Skip the pictures, and retype the data below in full, exactly.

Dataset entries
=== Begin Enclosure ===

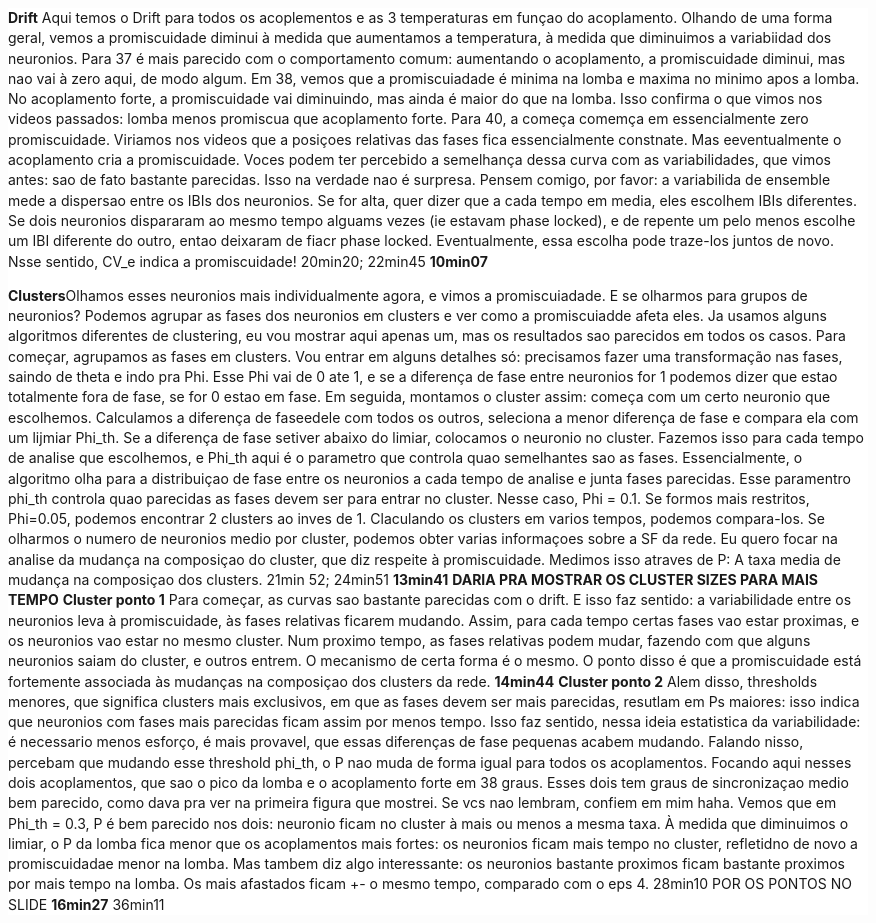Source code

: **Drift** Aqui temos o Drift para todos os acoplementos e as 3 temperaturas em funçao do acoplamento. Olhando de uma forma geral, vemos a promiscuidade diminui à medida que aumentamos a temperatura, à medida que diminuimos a variabiidad dos neuronios. Para 37 é mais parecido com o comportamento comum: aumentando o acoplamento, a promiscuidade diminui, mas nao vai à zero aqui, de modo algum. Em 38, vemos que a promiscuiadade é minima na lomba e maxima no minimo apos a lomba. No acoplamento forte, a promiscuidade vai diminuindo, mas ainda é maior do que na lomba. Isso confirma o que vimos nos videos passados: lomba menos promiscua que acoplamento forte. Para 40, a começa comemça em essencialmente zero promiscuidade. Viriamos nos videos que a posiçoes relativas das fases fica essencialmente constnate. Mas eeventualmente o acoplamento cria a promiscuidade.  Voces podem ter percebido a semelhança dessa curva com as variabilidades, que vimos antes: sao de fato bastante parecidas. Isso na verdade nao é surpresa. Pensem comigo, por favor: a variabilida de ensemble mede a dispersao entre os IBIs dos neuronios. Se for alta, quer dizer que a cada tempo em media, eles escolhem IBIs diferentes. Se dois neuronios dispararam ao mesmo tempo alguams vezes (ie estavam phase locked), e de repente um pelo menos escolhe um IBI diferente do outro, entao deixaram de fiacr phase locked. Eventualmente, essa escolha pode traze-los juntos de novo. Nsse sentido, CV_e indica a promiscuidade! 20min20; 22min45  **10min07**

**Clusters**Olhamos esses neuronios mais individualmente agora, e vimos a promiscuiadade. E se olharmos para grupos de neuronios? Podemos agrupar as fases dos neuronios em clusters e ver como a promiscuiadde afeta eles. Ja usamos alguns algoritmos diferentes de clustering, eu vou mostrar aqui apenas um, mas os resultados sao parecidos em todos os casos. Para começar, agrupamos as fases em clusters. Vou entrar em alguns detalhes só: precisamos fazer uma transformação nas fases, saindo de theta e indo pra Phi. Esse Phi vai de 0 ate 1, e se a diferença de fase entre neuronios for 1 podemos dizer que estao totalmente fora de fase, se for 0 estao em fase.  Em seguida, montamos o cluster assim: começa com um certo neuronio que escolhemos. Calculamos a diferença de faseedele com todos os outros, seleciona a menor diferença de fase e compara ela com um lijmiar Phi_th. Se a diferença de fase setiver abaixo do limiar, colocamos o neuronio no cluster. Fazemos isso para cada tempo de analise que escolhemos, e Phi_th aqui é o parametro que controla quao semelhantes sao as fases. Essencialmente, o algoritmo olha para a distribuiçao de fase entre os neuronios a cada tempo de analise e junta fases parecidas. Esse paramentro phi_th controla quao parecidas as fases devem ser para entrar no cluster. Nesse caso, Phi = 0.1.  Se formos mais restritos, Phi=0.05, podemos encontrar 2 clusters ao inves de 1. Claculando os clusters em varios tempos, podemos compara-los. Se olharmos o numero de neuronios medio por cluster, podemos obter varias informaçoes sobre a SF da rede. 
Eu quero focar na analise da mudança na composiçao do cluster, que diz respeite à promiscuidade. Medimos isso atraves de P: A taxa media de mudança na composiçao dos clusters. 21min 52; 24min51 **13min41**
**DARIA PRA MOSTRAR OS CLUSTER SIZES PARA MAIS TEMPO**
**Cluster ponto 1** Para começar, as curvas sao bastante parecidas com o drift. E isso faz sentido: a variabilidade entre os neuronios leva à promiscuidade, às fases relativas ficarem mudando. Assim, para cada tempo certas fases vao estar proximas, e os neuronios vao estar no mesmo cluster. Num proximo tempo, as fases relativas podem mudar, fazendo com que alguns neuronios saiam do cluster, e outros entrem. O mecanismo de certa forma é o mesmo. O ponto disso é que a promiscuidade está fortemente associada às mudanças na composiçao dos clusters da rede. **14min44**
**Cluster ponto 2** Alem disso, thresholds menores, que significa clusters mais exclusivos, em que as fases devem ser mais parecidas, resutlam em Ps maiores: isso indica que neuronios com fases mais parecidas ficam assim por menos tempo. Isso faz sentido, nessa ideia estatistica da variabilidade: é necessario menos esforço, é mais provavel, que essas diferenças de fase pequenas acabem mudando. Falando nisso, percebam que mudando esse threshold phi_th, o P nao muda de forma igual para todos os acoplamentos. Focando aqui nesses dois acoplamentos, que sao o pico da lomba e o acoplamento forte em 38 graus. Esses dois tem graus de sincronizaçao medio bem parecido, como dava pra ver na primeira figura que mostrei. Se vcs nao lembram, confiem em mim haha. Vemos que em Phi_th = 0.3, P é bem parecido nos dois: neuronio ficam no cluster à mais ou menos a mesma taxa. À medida que diminuimos o limiar, o P da lomba fica menor que os acoplamentos mais fortes: os neuronios ficam mais tempo no cluster, refletidno de novo a promiscuidadae menor na lomba. Mas tambem diz algo interessante: os neuronios bastante proximos ficam bastante proximos por mais tempo na lomba. Os mais afastados ficam +- o mesmo tempo, comparado com o eps 4. 28min10 POR OS PONTOS NO SLIDE **16min27** 36min11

=== End Enclosure ===

Result of this exercise:
Source code

: **Drift** Aqui temos o Drift para todos os acoplementos e as 3 temperaturas em funçao do acoplamento. Olhando de uma forma geral, vemos a promiscuidade diminui à medida que aumentamos a temperatura, à medida que diminuimos a variabiidad dos neuronios. Para 37 é mais parecido com o comportamento comum: aumentando o acoplamento, a promiscuidade diminui, mas nao vai à zero aqui, de modo algum. Em 38, vemos que a promiscuiadade é minima na lomba e maxima no minimo apos a lomba. No acoplamento forte, a promiscuidade vai diminuindo, mas ainda é maior do que na lomba. Isso confirma o que vimos nos videos passados: lomba menos promiscua que acoplamento forte. Para 40, a começa comemça em essencialmente zero promiscuidade. Viriamos nos videos que a posiçoes relativas das fases fica essencialmente constnate. Mas eeventualmente o acoplamento cria a promiscuidade.  Voces podem ter percebido a semelhança dessa curva com as variabilidades, que vimos antes: sao de fato bastante parecidas. Isso na verdade nao é surpresa. Pensem comigo, por favor: a variabilida de ensemble mede a dispersao entre os IBIs dos neuronios. Se for alta, quer dizer que a cada tempo em media, eles escolhem IBIs diferentes. Se dois neuronios dispararam ao mesmo tempo alguams vezes (ie estavam phase locked), e de repente um pelo menos escolhe um IBI diferente do outro, entao deixaram de fiacr phase locked. Eventualmente, essa escolha pode traze-los juntos de novo. Nsse sentido, CV_e indica a promiscuidade! 20min20; 22min45  **10min07**

**Clusters**Olhamos esses neuronios mais individualmente agora, e vimos a promiscuiadade. E se olharmos para grupos de neuronios? Podemos agrupar as fases dos neuronios em clusters e ver como a promiscuiadde afeta eles. Ja usamos alguns algoritmos diferentes de clustering, eu vou mostrar aqui apenas um, mas os resultados sao parecidos em todos os casos. Para começar, agrupamos as fases em clusters. Vou entrar em alguns detalhes só: precisamos fazer uma transformação nas fases, saindo de theta e indo pra Phi. Esse Phi vai de 0 ate 1, e se a diferença de fase entre neuronios for 1 podemos dizer que estao totalmente fora de fase, se for 0 estao em fase.  Em seguida, montamos o cluster assim: começa com um certo neuronio que escolhemos. Calculamos a diferença de faseedele com todos os outros, seleciona a menor diferença de fase e compara ela com um lijmiar Phi_th. Se a diferença de fase setiver abaixo do limiar, colocamos o neuronio no cluster. Fazemos isso para cada tempo de analise que escolhemos, e Phi_th aqui é o parametro que controla quao semelhantes sao as fases. Essencialmente, o algoritmo olha para a distribuiçao de fase entre os neuronios a cada tempo de analise e junta fases parecidas. Esse paramentro phi_th controla quao parecidas as fases devem ser para entrar no cluster. Nesse caso, Phi = 0.1.  Se formos mais restritos, Phi=0.05, podemos encontrar 2 clusters ao inves de 1. Claculando os clusters em varios tempos, podemos compara-los. Se olharmos o numero de neuronios medio por cluster, podemos obter varias informaçoes sobre a SF da rede. 
Eu quero focar na analise da mudança na composiçao do cluster, que diz respeite à promiscuidade. Medimos isso atraves de P: A taxa media de mudança na composiçao dos clusters. 21min 52; 24min51 **13min41**
**DARIA PRA MOSTRAR OS CLUSTER SIZES PARA MAIS TEMPO**
**Cluster ponto 1** Para começar, as curvas sao bastante parecidas com o drift. E isso faz sentido: a variabilidade entre os neuronios leva à promiscuidade, às fases relativas ficarem mudando. Assim, para cada tempo certas fases vao estar proximas, e os neuronios vao estar no mesmo cluster. Num proximo tempo, as fases relativas podem mudar, fazendo com que alguns neuronios saiam do cluster, e outros entrem. O mecanismo de certa forma é o mesmo. O ponto disso é que a promiscuidade está fortemente associada às mudanças na composiçao dos clusters da rede. **14min44**
**Cluster ponto 2** Alem disso, thresholds menores, que significa clusters mais exclusivos, em que as fases devem ser mais parecidas, resutlam em Ps maiores: isso indica que neuronios com fases mais parecidas ficam assim por menos tempo. Isso faz sentido, nessa ideia estatistica da variabilidade: é necessario menos esforço, é mais provavel, que essas diferenças de fase pequenas acabem mudando. Falando nisso, percebam que mudando esse threshold phi_th, o P nao muda de forma igual para todos os acoplamentos. Focando aqui nesses dois acoplamentos, que sao o pico da lomba e o acoplamento forte em 38 graus. Esses dois tem graus de sincronizaçao medio bem parecido, como dava pra ver na primeira figura que mostrei. Se vcs nao lembram, confiem em mim haha. Vemos que em Phi_th = 0.3, P é bem parecido nos dois: neuronio ficam no cluster à mais ou menos a mesma taxa. À medida que diminuimos o limiar, o P da lomba fica menor que os acoplamentos mais fortes: os neuronios ficam mais tempo no cluster, refletidno de novo a promiscuidadae menor na lomba. Mas tambem diz algo interessante: os neuronios bastante proximos ficam bastante proximos por mais tempo na lomba. Os mais afastados ficam +- o mesmo tempo, comparado com o eps 4. 28min10 POR OS PONTOS NO SLIDE **16min27** 36min11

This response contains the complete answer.